**DIRECTIONS FOR THIS TASK:** The expected output is a copy of every line in the records with the string "filter".
[[ TASK INPUT, beginning ]]
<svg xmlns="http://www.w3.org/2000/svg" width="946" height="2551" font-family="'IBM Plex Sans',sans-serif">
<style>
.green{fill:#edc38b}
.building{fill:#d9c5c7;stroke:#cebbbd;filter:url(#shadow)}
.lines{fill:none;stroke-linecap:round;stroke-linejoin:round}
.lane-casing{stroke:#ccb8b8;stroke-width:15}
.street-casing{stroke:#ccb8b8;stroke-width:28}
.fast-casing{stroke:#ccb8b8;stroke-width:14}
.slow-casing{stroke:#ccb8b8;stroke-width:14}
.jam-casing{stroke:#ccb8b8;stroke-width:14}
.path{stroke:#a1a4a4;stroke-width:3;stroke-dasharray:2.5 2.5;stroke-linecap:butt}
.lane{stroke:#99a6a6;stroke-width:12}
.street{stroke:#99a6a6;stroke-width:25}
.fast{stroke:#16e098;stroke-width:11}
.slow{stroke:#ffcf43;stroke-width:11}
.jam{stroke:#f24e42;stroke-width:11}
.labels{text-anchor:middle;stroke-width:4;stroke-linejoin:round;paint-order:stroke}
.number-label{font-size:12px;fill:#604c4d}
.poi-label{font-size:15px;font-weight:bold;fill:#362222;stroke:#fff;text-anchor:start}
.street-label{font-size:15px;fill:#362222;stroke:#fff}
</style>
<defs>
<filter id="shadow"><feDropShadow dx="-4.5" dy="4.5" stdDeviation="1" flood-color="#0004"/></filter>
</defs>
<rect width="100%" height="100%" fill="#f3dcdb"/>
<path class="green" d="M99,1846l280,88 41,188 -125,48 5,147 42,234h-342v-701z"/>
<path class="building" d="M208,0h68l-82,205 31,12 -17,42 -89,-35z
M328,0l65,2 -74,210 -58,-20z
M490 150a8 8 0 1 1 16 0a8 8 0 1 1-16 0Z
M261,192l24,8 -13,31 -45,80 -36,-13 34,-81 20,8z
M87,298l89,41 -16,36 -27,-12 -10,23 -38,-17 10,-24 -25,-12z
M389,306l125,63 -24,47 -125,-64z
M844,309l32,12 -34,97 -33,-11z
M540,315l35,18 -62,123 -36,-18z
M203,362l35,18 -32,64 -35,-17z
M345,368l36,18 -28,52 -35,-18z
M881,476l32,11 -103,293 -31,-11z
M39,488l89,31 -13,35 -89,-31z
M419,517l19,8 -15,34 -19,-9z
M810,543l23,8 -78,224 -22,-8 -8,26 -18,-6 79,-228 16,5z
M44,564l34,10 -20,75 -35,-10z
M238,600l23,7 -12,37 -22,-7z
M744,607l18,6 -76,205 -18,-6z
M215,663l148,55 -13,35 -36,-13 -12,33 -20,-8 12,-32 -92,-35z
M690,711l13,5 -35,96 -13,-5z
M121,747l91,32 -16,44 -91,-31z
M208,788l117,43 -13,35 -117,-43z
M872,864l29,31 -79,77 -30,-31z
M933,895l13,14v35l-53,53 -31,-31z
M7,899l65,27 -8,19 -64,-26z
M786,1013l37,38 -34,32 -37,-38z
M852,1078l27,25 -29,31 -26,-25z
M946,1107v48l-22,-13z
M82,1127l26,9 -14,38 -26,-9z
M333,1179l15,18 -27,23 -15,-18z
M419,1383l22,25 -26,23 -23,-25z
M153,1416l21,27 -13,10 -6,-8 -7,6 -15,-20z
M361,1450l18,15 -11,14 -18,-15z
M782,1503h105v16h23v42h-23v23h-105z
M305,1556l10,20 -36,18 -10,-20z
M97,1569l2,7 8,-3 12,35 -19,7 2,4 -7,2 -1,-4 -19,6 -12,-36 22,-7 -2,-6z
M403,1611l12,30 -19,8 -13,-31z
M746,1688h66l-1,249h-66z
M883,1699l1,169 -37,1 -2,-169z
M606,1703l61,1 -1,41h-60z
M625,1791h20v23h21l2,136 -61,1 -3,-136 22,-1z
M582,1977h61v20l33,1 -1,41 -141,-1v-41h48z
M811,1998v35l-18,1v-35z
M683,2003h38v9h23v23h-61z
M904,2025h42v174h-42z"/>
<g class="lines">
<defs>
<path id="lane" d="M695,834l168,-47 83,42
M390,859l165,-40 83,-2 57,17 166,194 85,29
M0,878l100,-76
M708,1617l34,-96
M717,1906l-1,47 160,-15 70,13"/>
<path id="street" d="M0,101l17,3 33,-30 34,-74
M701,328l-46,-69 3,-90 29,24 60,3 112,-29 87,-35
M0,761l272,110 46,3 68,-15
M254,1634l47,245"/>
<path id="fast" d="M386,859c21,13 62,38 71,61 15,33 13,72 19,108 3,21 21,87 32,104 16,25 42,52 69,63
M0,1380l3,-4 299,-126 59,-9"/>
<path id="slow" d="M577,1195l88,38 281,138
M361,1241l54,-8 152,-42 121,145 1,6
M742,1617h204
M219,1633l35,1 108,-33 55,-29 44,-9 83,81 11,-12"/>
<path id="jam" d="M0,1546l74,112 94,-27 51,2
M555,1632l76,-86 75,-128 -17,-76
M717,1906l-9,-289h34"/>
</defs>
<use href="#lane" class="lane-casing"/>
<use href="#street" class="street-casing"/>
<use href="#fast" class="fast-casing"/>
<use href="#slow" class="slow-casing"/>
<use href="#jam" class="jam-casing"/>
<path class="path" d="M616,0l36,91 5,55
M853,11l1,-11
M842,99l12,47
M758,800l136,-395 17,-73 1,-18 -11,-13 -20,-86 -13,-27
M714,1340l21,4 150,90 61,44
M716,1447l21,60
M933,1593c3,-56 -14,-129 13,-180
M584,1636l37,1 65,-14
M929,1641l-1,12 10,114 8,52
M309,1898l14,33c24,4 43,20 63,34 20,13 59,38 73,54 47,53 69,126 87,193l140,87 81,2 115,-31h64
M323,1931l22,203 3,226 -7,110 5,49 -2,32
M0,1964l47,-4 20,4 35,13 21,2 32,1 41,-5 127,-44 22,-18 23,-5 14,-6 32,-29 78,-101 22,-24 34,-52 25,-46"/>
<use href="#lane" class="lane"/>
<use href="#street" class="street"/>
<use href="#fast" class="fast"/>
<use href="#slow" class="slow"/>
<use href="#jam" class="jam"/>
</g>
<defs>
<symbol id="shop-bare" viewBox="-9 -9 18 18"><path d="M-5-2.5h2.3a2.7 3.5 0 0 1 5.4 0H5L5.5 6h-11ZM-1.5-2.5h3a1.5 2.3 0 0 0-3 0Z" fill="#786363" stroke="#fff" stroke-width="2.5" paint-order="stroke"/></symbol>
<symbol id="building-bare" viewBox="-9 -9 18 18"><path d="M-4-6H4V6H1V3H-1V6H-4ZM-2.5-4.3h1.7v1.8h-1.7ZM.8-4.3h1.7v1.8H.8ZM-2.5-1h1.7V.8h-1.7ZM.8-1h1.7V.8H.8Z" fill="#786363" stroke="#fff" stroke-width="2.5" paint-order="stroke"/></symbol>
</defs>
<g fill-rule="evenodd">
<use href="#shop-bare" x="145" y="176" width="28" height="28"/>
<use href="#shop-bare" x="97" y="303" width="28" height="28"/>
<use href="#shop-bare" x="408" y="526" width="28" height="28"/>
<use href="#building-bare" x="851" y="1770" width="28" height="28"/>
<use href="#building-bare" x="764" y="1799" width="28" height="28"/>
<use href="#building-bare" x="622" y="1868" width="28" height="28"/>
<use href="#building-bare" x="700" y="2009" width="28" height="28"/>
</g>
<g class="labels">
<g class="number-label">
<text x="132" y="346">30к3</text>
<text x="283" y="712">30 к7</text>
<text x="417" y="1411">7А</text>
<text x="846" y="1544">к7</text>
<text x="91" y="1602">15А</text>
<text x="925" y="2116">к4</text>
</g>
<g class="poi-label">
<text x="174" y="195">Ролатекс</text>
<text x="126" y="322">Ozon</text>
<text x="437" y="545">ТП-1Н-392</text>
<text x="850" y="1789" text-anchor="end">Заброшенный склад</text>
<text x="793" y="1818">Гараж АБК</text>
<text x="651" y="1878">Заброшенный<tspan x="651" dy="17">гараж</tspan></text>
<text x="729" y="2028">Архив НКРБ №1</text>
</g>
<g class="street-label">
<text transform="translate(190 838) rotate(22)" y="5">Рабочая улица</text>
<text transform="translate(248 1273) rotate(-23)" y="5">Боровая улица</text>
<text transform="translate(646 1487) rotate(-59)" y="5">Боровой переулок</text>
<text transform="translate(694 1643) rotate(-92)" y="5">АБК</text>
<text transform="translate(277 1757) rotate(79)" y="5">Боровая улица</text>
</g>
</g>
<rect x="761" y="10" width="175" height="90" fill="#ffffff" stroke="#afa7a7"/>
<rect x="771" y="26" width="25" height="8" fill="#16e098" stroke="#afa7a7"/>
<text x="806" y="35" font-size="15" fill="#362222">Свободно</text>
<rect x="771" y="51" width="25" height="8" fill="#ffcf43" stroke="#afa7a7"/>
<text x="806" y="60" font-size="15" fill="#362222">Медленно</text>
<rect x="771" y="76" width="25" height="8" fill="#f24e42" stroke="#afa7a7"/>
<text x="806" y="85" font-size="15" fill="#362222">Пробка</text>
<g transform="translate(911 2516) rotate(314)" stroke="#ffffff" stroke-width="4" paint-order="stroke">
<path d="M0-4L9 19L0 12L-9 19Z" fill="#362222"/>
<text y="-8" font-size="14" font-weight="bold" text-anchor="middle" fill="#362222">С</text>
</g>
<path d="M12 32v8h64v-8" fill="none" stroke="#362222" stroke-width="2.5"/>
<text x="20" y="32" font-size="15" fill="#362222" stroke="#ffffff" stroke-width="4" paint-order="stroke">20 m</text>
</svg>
[[ TASK INPUT, end ]]
**WRITTEN RESPONSE:**
.building{fill:#d9c5c7;stroke:#cebbbd;filter:url(#shadow)}
<filter id="shadow"><feDropShadow dx="-4.5" dy="4.5" stdDeviation="1" flood-color="#0004"/></filter>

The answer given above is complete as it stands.